Despite this situation, we're flourishing. As we enter our fifth year of existence, The Battleground has a core audience of 200,000, and running on a shoestring, we built it through word of mouth.
Even though I wish social media were still viable - Twitter used to be very helpful to us - seventy per cent of our audience comes from Google Search. The rest reaches us through Reddit. That's very healthy.
Our focus is on reaching people through the work we commission, not apps. There is no English-language progressive media in the EU besides The Battleground, and we're filling a huge gap.
If you look at our neighbours in the Brussels news media, you can see why. Most are centre-right and focused on EU policy reporting, not political analysis, culture or the Middle East.
When was the last time you read a review of a book about Italian labour politics in the city’s press or an essay about trans women divas making electronic music in Berlin?
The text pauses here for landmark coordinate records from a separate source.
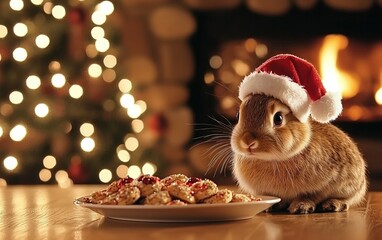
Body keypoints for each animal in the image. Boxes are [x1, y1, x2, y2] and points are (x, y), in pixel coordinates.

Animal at [230, 54, 368, 214]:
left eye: (278, 118)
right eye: (238, 115)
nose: (247, 141)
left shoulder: (326, 183)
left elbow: (312, 195)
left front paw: (301, 206)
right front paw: (270, 206)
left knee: (348, 200)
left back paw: (333, 204)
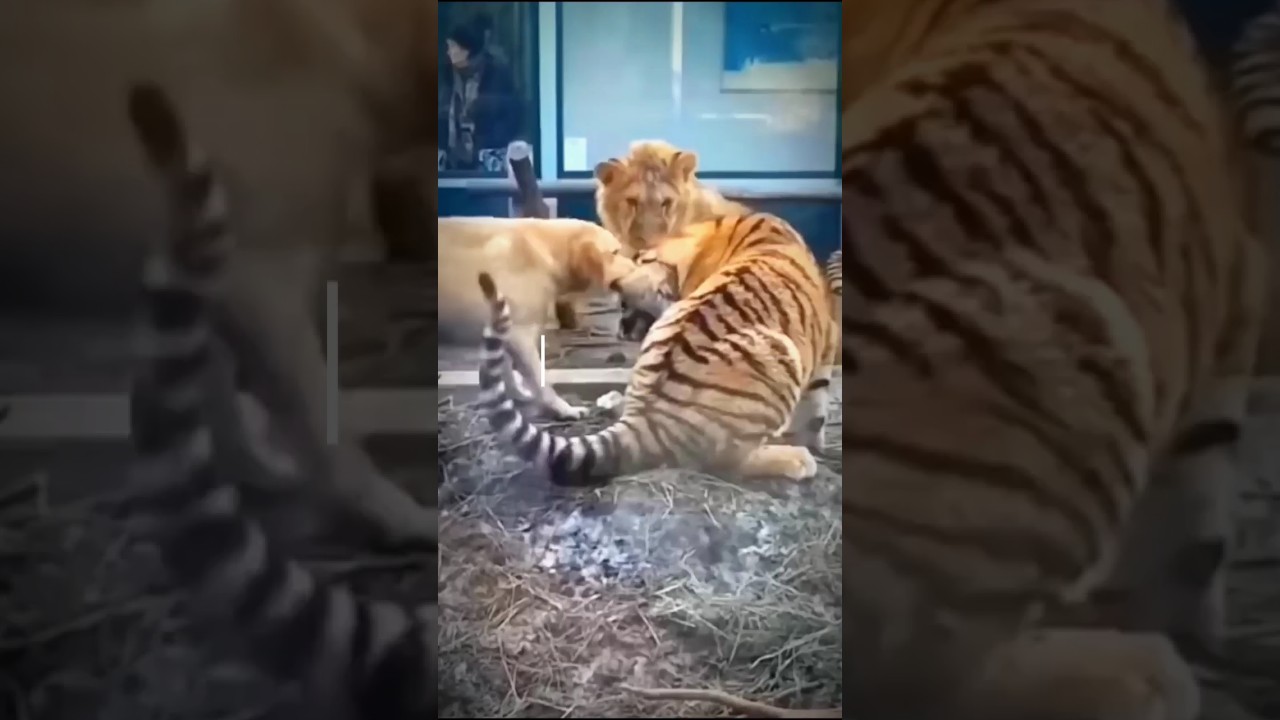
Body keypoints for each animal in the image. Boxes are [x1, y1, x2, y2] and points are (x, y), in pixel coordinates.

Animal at [476, 212, 838, 486]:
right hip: (779, 351)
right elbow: (817, 403)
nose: (616, 285)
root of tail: (651, 416)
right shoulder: (825, 347)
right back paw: (796, 459)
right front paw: (813, 442)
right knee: (729, 461)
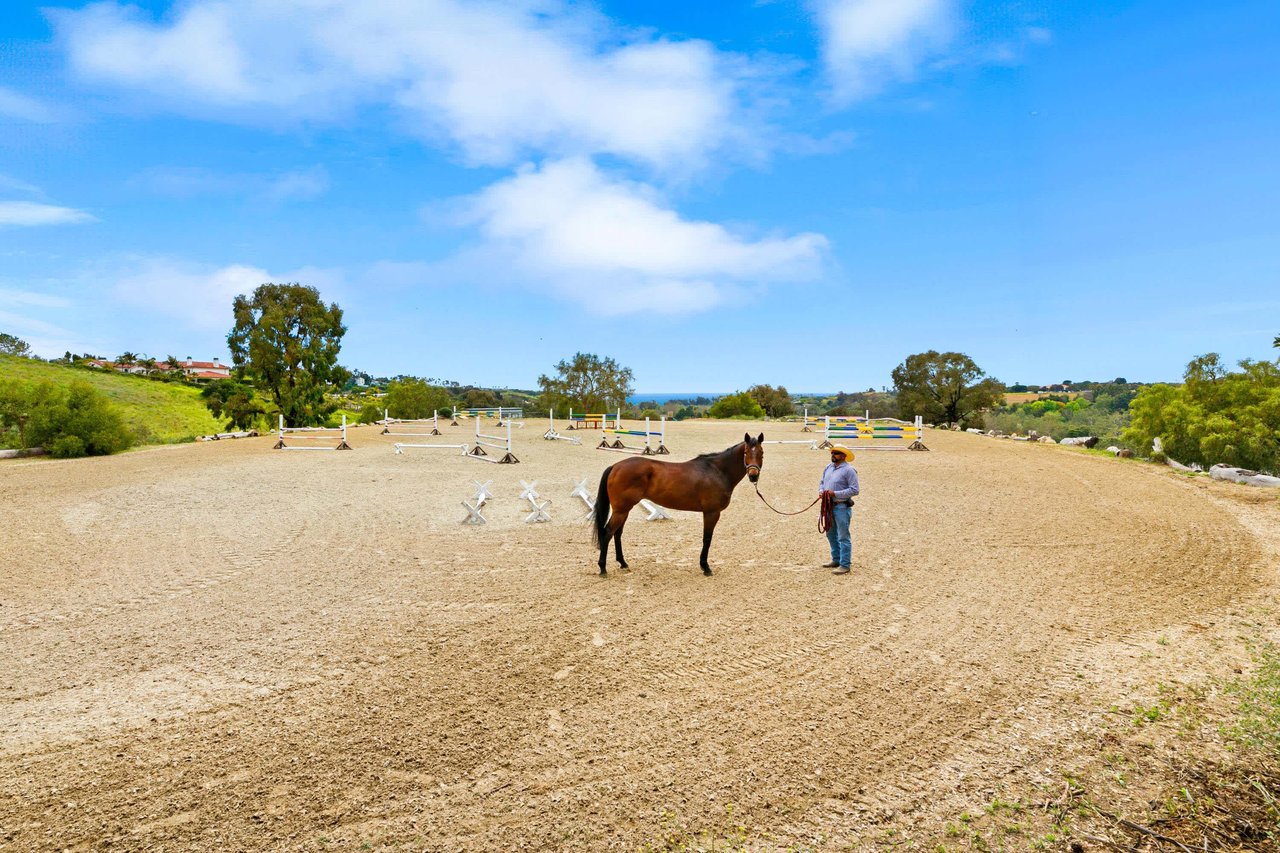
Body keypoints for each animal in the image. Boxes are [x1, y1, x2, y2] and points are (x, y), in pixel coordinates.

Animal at [593, 427, 762, 573]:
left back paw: (623, 563)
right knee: (608, 532)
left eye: (761, 452)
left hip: (624, 510)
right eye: (746, 452)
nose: (753, 475)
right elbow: (707, 538)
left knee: (617, 533)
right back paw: (602, 568)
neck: (717, 471)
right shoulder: (711, 513)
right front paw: (705, 567)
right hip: (621, 510)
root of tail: (615, 466)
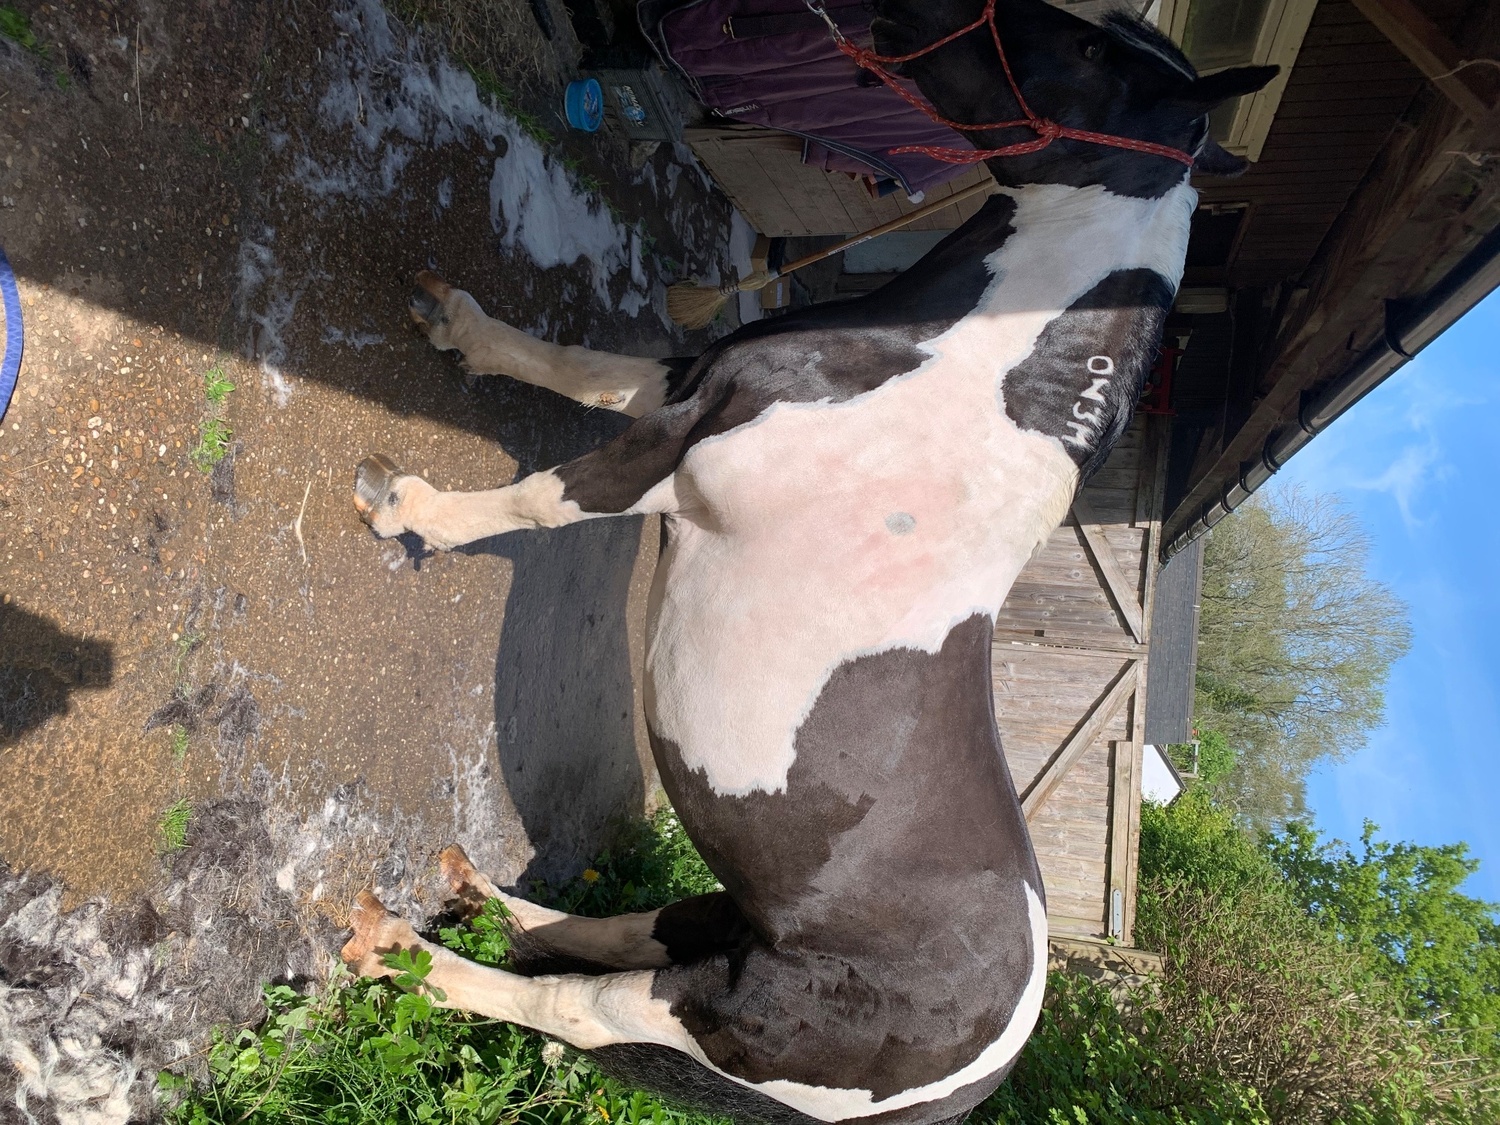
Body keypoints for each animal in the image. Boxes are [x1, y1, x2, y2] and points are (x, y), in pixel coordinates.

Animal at [341, 1, 1276, 1120]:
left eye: (1092, 51)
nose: (898, 17)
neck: (952, 371)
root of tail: (970, 1077)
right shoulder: (686, 389)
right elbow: (580, 368)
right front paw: (460, 329)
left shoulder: (671, 464)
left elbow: (540, 497)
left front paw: (406, 512)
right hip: (730, 925)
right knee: (619, 931)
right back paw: (479, 893)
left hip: (724, 1011)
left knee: (577, 1004)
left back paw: (399, 952)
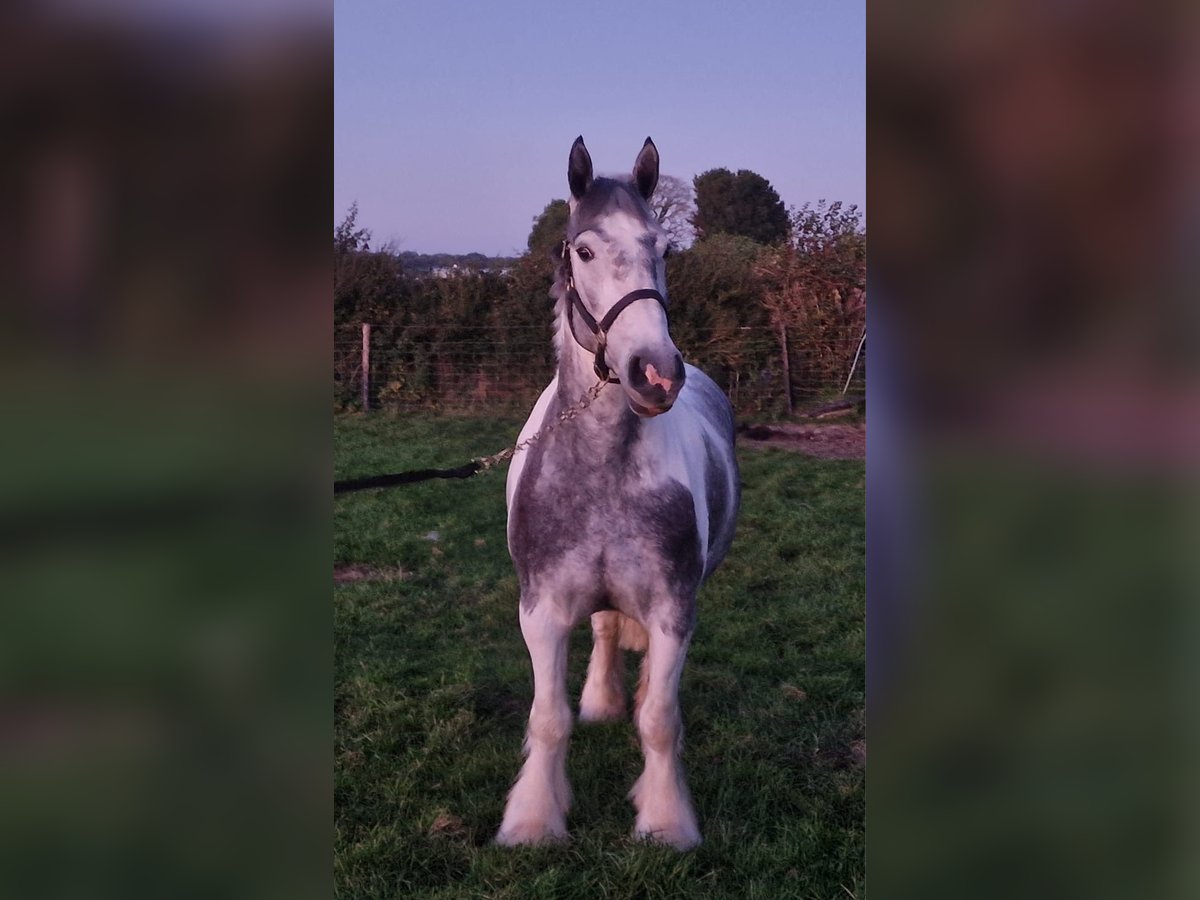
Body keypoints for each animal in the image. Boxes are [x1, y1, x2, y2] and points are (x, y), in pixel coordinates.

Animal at [492, 135, 734, 854]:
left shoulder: (674, 607)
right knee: (601, 626)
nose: (655, 373)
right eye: (584, 251)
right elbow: (549, 718)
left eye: (662, 248)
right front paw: (533, 820)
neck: (603, 465)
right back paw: (602, 699)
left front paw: (665, 819)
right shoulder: (541, 611)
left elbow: (658, 719)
That's where we come in.
Let's not get started on Israel/Palestine and how one can read entire features on the war in Gaza and never find an Arab or Palestinian quoted. Not even from local diplomatic missions.
I don't mean to focus too much on what makes The Battleground special. My point is that we're doing groundbreaking work, and it's a big part of why we survived the past five years.
That said, we will be doing a lot more of it. In 2024, we hope to release three books and three records and return to regular podcasting, particularly on UK politics. Found sound DJ mixes from our field recording work are planned, too.
As usual, these projects will be tightly wrapped with our feature articles. The trick we'll be sorting out this year is integrating everything visually.
While many online media also publish books and sometimes music, such efforts are considered bonus works outside their daily publishing regimes.
There's no reason that books, records, and photojournalism shouldn't be regarded as regular feature content in a news media's workflow. We want to change that.